Опять плывут и плывут, а места подходящего все нет: то пригорок вроде бы неплохой, да лес вокруг, из которого острог строить, дрянненький – береза да осина, то наоборот – дуб благородный, а возвышенность так себе. Была одна неплохая горка у речки Бирь, но там Нагой строптивого боярина Челядина высадил. Наконец доплыли до места, где Белая Воложка на две части делится и обе части слуг государевых в тупик ставят: налево – опять черная река, направо – опять белая. Решили, что приплыли “не знай куда” и судьбу можно больше не пытать, спустились назад к маленькой, но “бешеной” речке (ее ногайцы так и прозвали: “Су-тилак” – бешеная вода), тут же, по русскому обычаю, ее переименовали на свой лад в Сутолоку (так вот отчего она в сточную канаву превратилась – опять встреваю), поднялись на холм и разом согласились, что место для острога хорошее.

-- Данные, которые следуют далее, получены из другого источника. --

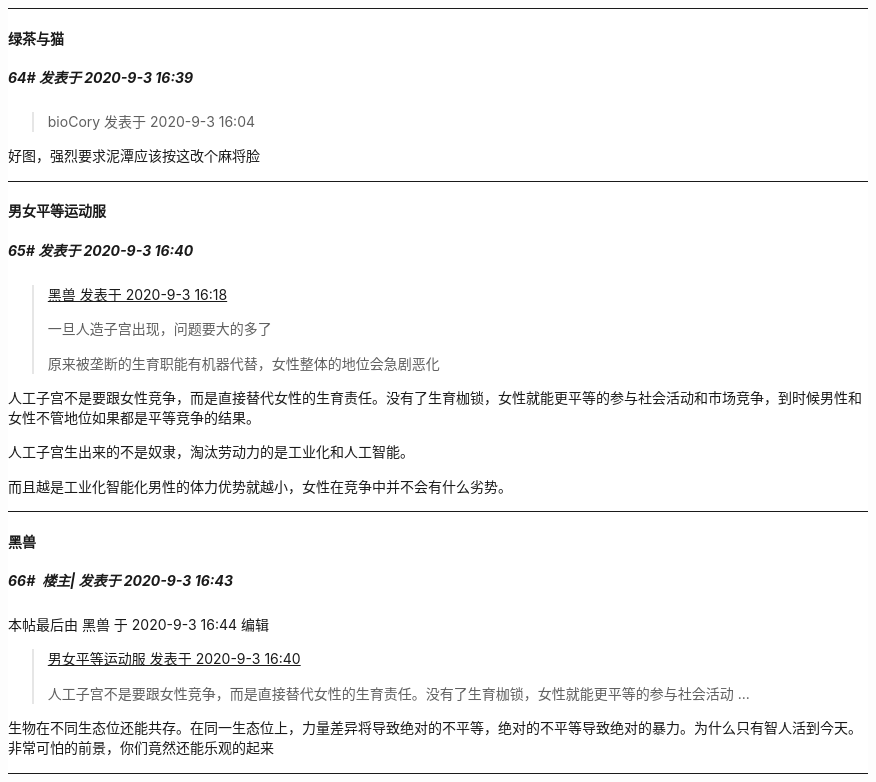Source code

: 

-----

####  绿茶与猫  
##### 64#       发表于 2020-9-3 16:39



<blockquote>bioCory 发表于 2020-9-3 16:04
</blockquote>
好图，强烈要求泥潭应该按这改个麻将脸







-----

####  男女平等运动服  
##### 65#       发表于 2020-9-3 16:40



<blockquote><a href="httphttps://bbs.saraba1st.com/2b/forum.php?mod=redirect&amp;goto=findpost&amp;pid=48630530&amp;ptid=1957990" target="_blank">黑兽 发表于 2020-9-3 16:18</a>

一旦人造子宫出现，问题要大的多了


原来被垄断的生育职能有机器代替，女性整体的地位会急剧恶化</blockquote>
人工子宫不是要跟女性竞争，而是直接替代女性的生育责任。没有了生育枷锁，女性就能更平等的参与社会活动和市场竞争，到时候男性和女性不管地位如果都是平等竞争的结果。


人工子宫生出来的不是奴隶，淘汰劳动力的是工业化和人工智能。


而且越是工业化智能化男性的体力优势就越小，女性在竞争中并不会有什么劣势。







-----

####  黑兽  
##### 66#         楼主| 发表于 2020-9-3 16:43



 本帖最后由 黑兽 于 2020-9-3 16:44 编辑 
<blockquote><a href="httphttps://bbs.saraba1st.com/2b/forum.php?mod=redirect&amp;goto=findpost&amp;pid=48630737&amp;ptid=1957990" target="_blank">男女平等运动服 发表于 2020-9-3 16:40</a>

人工子宫不是要跟女性竞争，而是直接替代女性的生育责任。没有了生育枷锁，女性就能更平等的参与社会活动 ...</blockquote>
生物在不同生态位还能共存。在同一生态位上，力量差异将导致绝对的不平等，绝对的不平等导致绝对的暴力。为什么只有智人活到今天。非常可怕的前景，你们竟然还能乐观的起来







-----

С одной стороны текла река Белая Воложка, с другой стороны – речка Сутолока, с третьей стороны глубокий Спасский овраг, а с четвертой – глубокий Ногайский овраг с текущей по дну речкой Ногайкой, тоже, наверняка, бешеной».

Тут я озадачился: это что же, в Ногайском овраге и хоронились те загадочные ногаи, переселившиеся потом в деревню Нагаево под Уфой, а потом вообще растворившиеся среди русских, башкир и татар, потому что, «земную жизнь пройдя до половины», я так ни одного ногая и не встретил?

Не только я, но и прадед мой озадачился, пометку на полях сделал: «Про ногайцев, Егорий, меня не спрашивай, сам не знаю, чего они тут делали и куда делись. Говорят, ханская ставка Тиря-Бабату Клюсова была в Чертовом городище на Лысой горе – той самой, на которой лет через триста уфимский пролетариат ласковыми майскими денечками планы строил, как ему в гегемоны выбиться. И собирал хан Тиря дань с окрестных башкир. Может, в Ногайский овраг дань и свозили, а строптивых в студеную Ногайку с головой окунали и держали так минуту-другую для острастки, одно слово – ногаи! А ушли, наверное, как обычно, в Великую степь, на разбойничью свою прародину, где, может, с казахами переженились, может, с киргизами, а то с китайцами или вовсе с американскими мормонами, с них станется!»